🤖 AI Summary
This work addresses the scarcity of open-source, small-scale decoder-only language models and high-quality multilingual pretraining corpora for South Africa’s 11 official languages—nine of which are low-resource. To bridge this gap, the authors construct the reproducible MzansiText multilingual corpus and train MzansiLM, a 125-million-parameter decoder-only language model. Through monolingual and multilingual task-specific fine-tuning as well as multitask instruction tuning, the model demonstrates strong performance on low-resource languages: it achieves a BLEU score of 20.65 on isiXhosa data-to-text generation, surpassing an encoder-decoder baseline ten times its size, and attains a macro-F1 of 78.5% on news topic classification. This project presents the first open-source decoder-only language model and corpus covering all officially recognized written languages of South Africa, significantly advancing NLP research for low-resource settings.
📝 Abstract
Decoder-only language models can be adapted to diverse tasks through instruction finetuning, but the extent to which this generalizes at small scale for low-resource languages remains unclear. We focus on the languages of South Africa, where we are not aware of a publicly available decoder-only model that explicitly targets all eleven official written languages, nine of which are low-resource. We introduce MzansiText, a curated multilingual pretraining corpus with a reproducible filtering pipeline, and MzansiLM, a 125M-parameter language model trained from scratch. We evaluate MzansiLM on natural language understanding and generation using three adaptation regimes: monolingual task-specific finetuning, multilingual task-specific finetuning, and general multi-task instruction finetuning.
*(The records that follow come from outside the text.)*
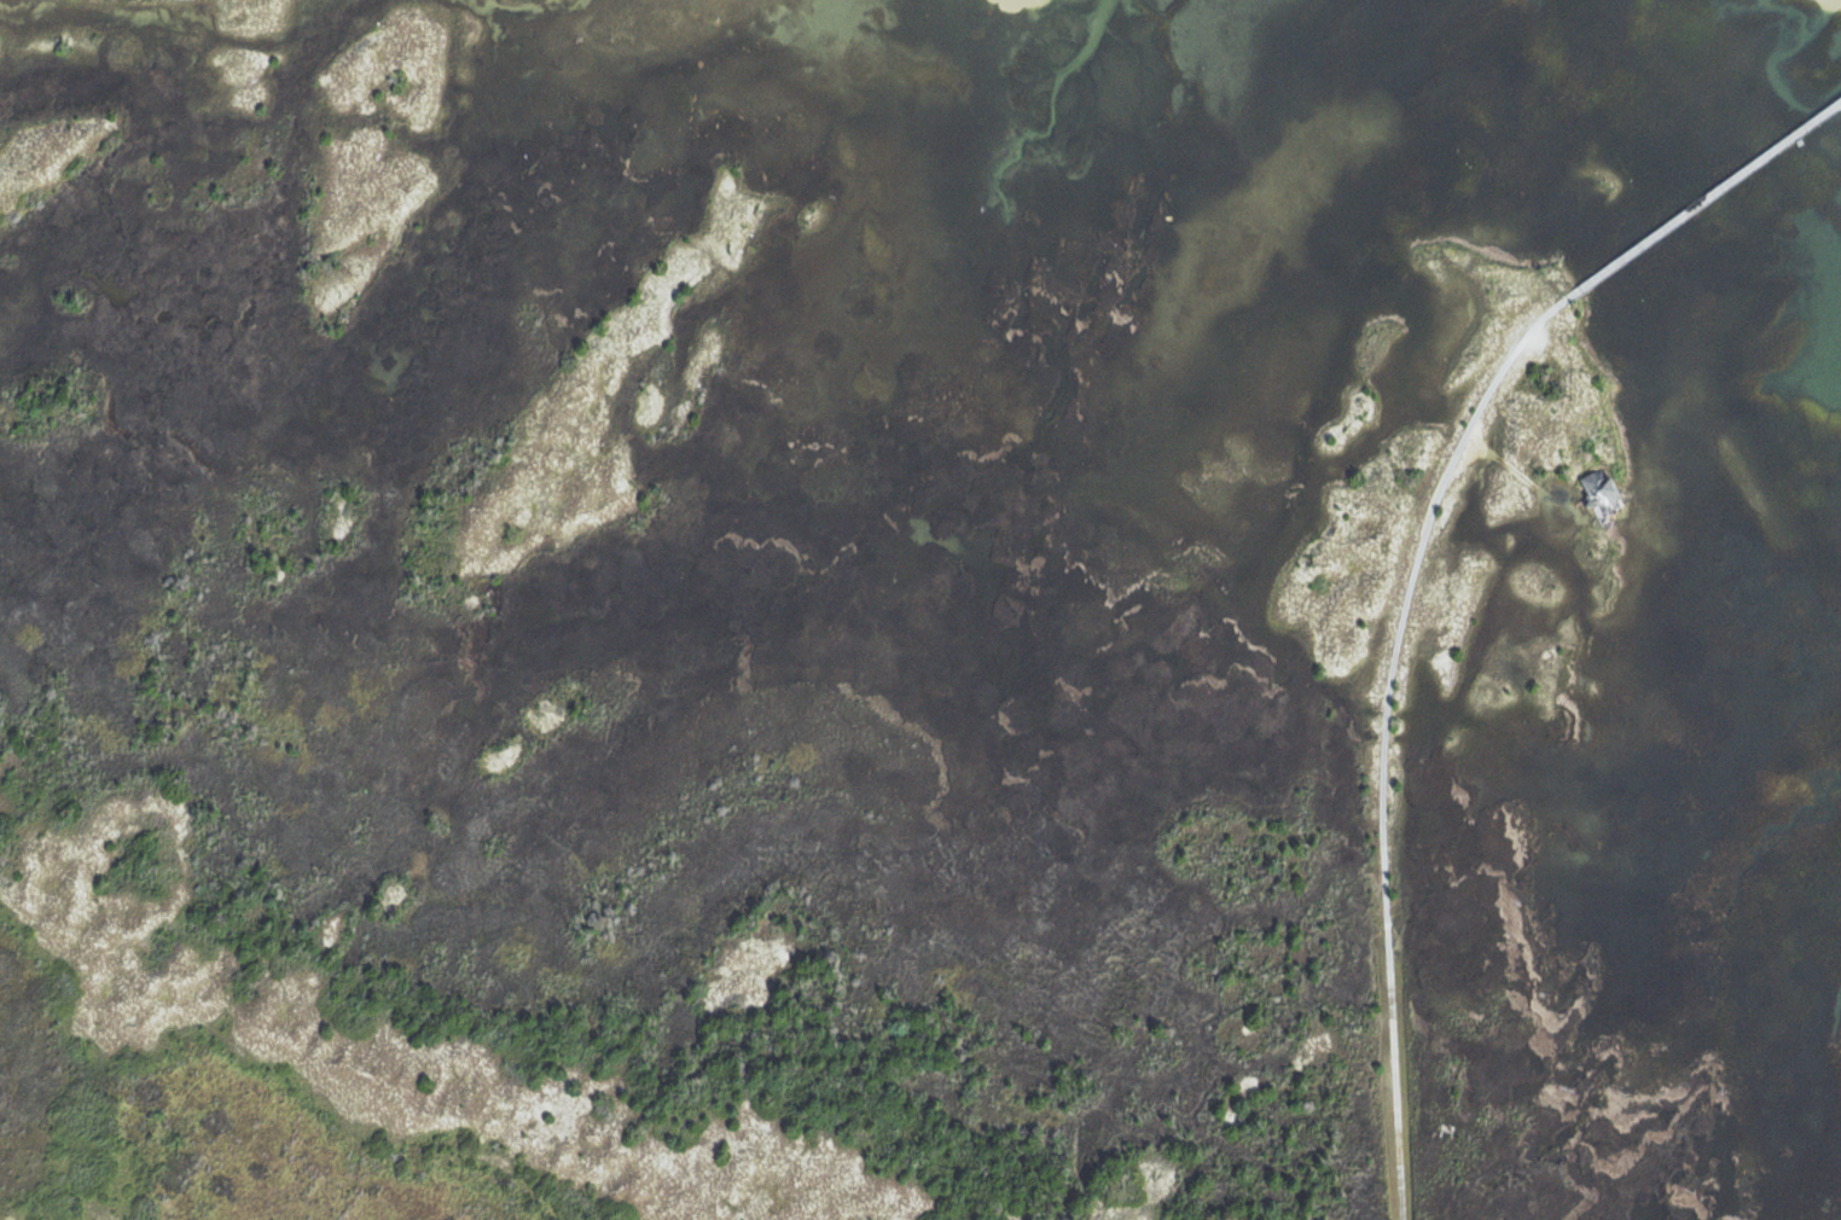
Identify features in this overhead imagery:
pier: (1704, 198)
pier: (1703, 199)
road: (1523, 477)
building: (1602, 487)
road: (1385, 735)

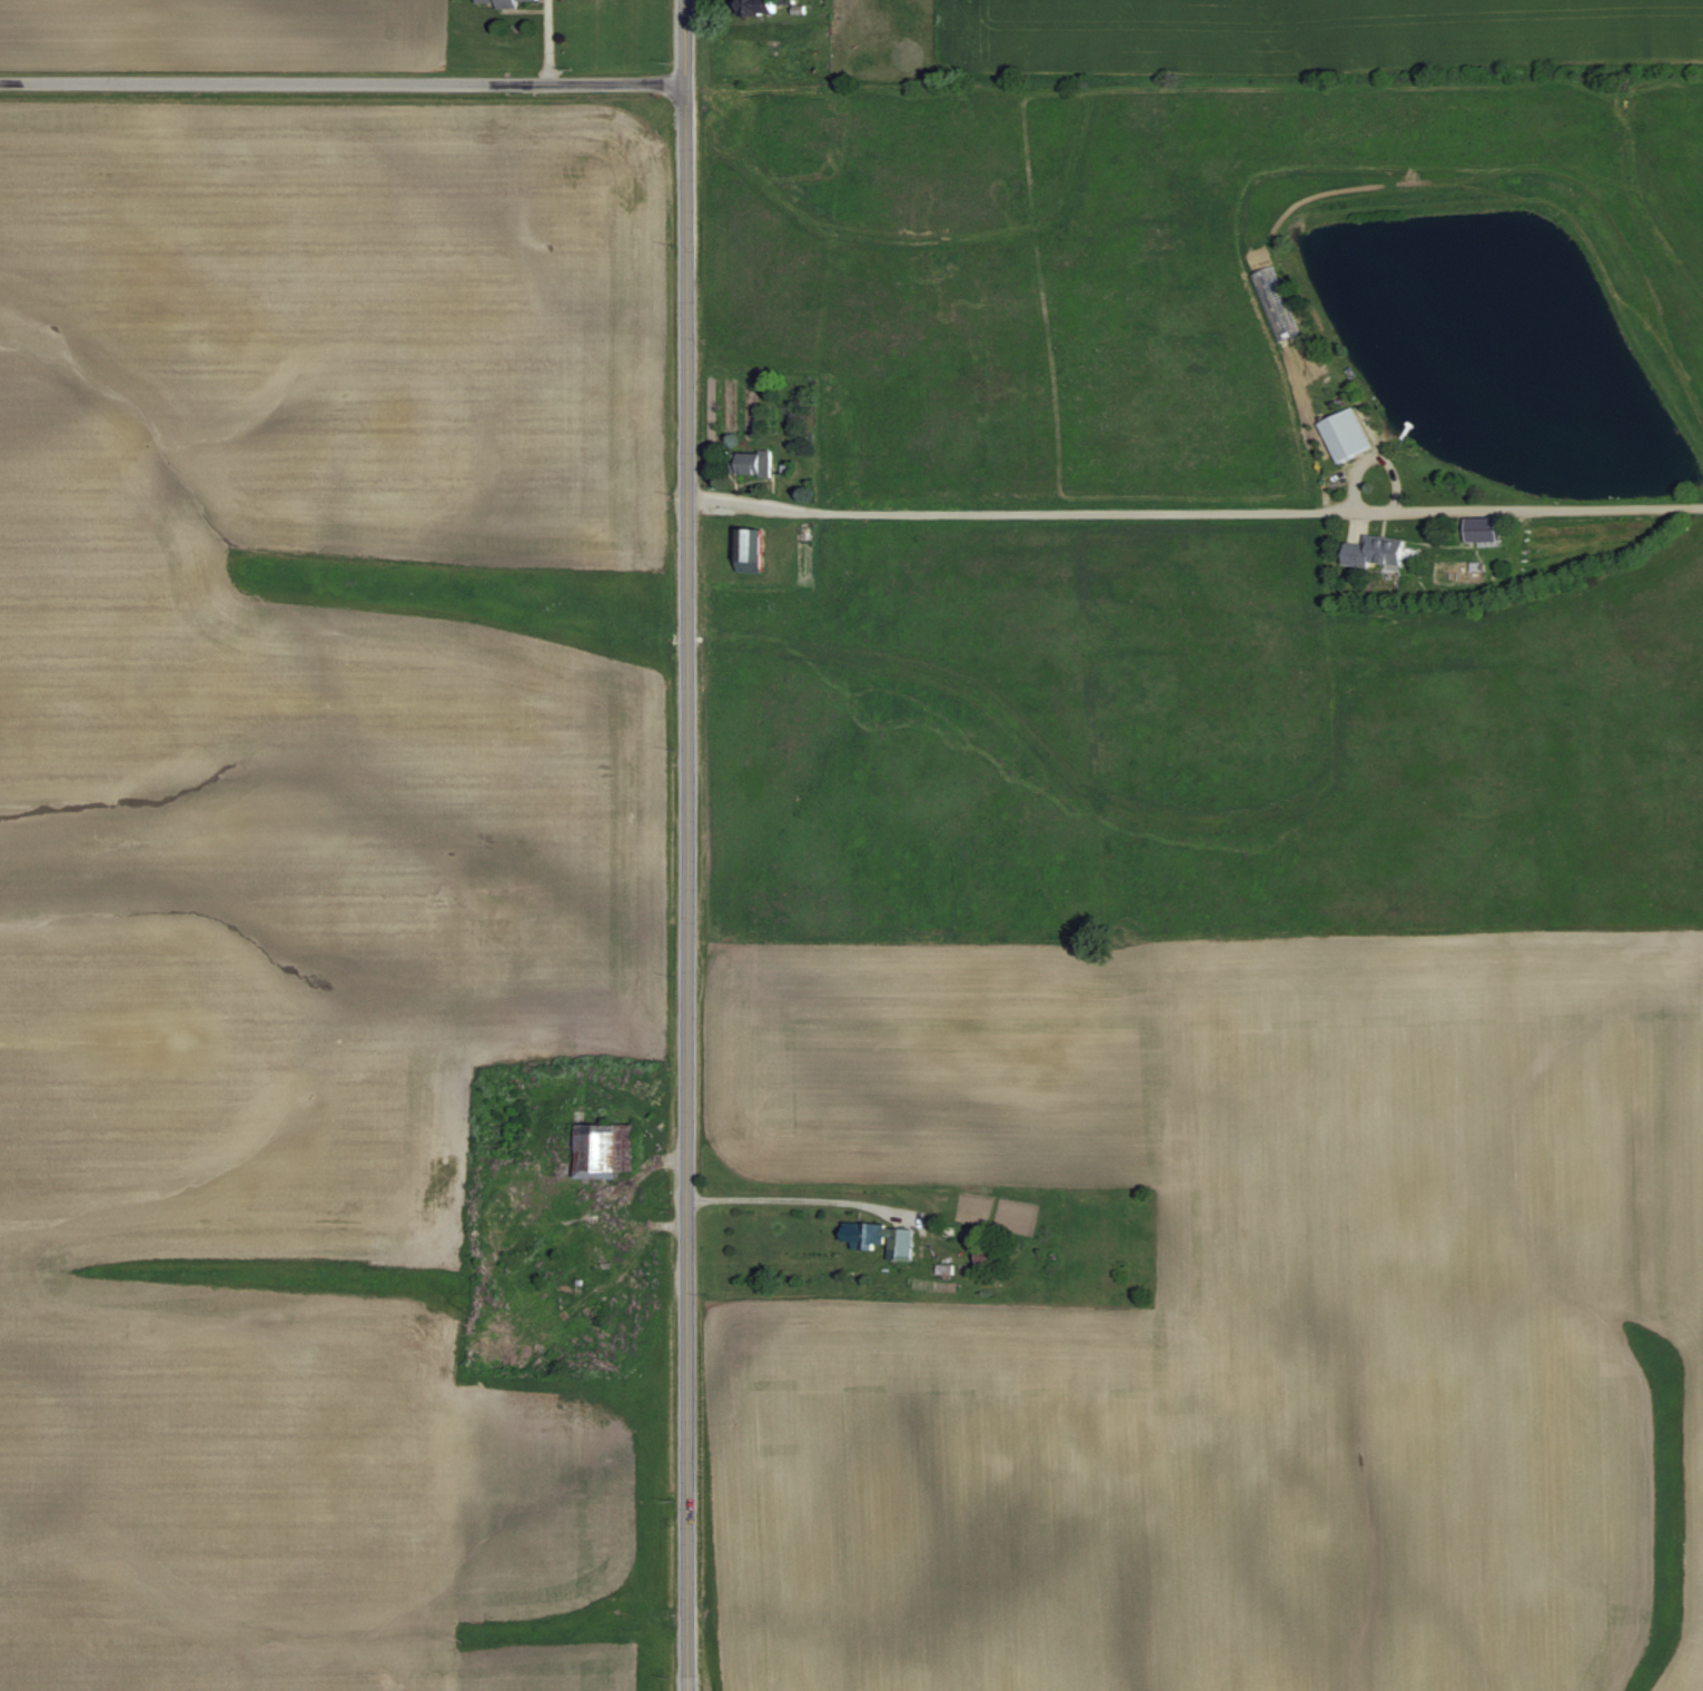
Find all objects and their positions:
building: (508, 2)
building: (764, 5)
road: (341, 82)
building: (1347, 434)
building: (754, 461)
road: (1109, 511)
building: (754, 548)
building: (1381, 550)
road: (685, 845)
building: (607, 1150)
road: (798, 1197)
road: (609, 1203)
building: (885, 1238)
building: (990, 1259)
Monolingual task-specific finetuning achieves strong performance on data-to-text generation, reaching 20.65 BLEU on isiXhosa and competing with encoder-decoder baselines over ten times larger. Multilingual task-specific finetuning benefits closely related languages on topic classification, achieving 78.5% macro-F1 on isiXhosa news classification. While MzansiLM adapts effectively to supervised NLU and NLG tasks, few-shot reasoning remains challenging at this model size, with performance near chance even for much larger decoder-only models. We release MzansiText and MzansiLM to provide a reproducible decoder-only baseline and clear guidance on adaptation strategies for South African languages at small scale.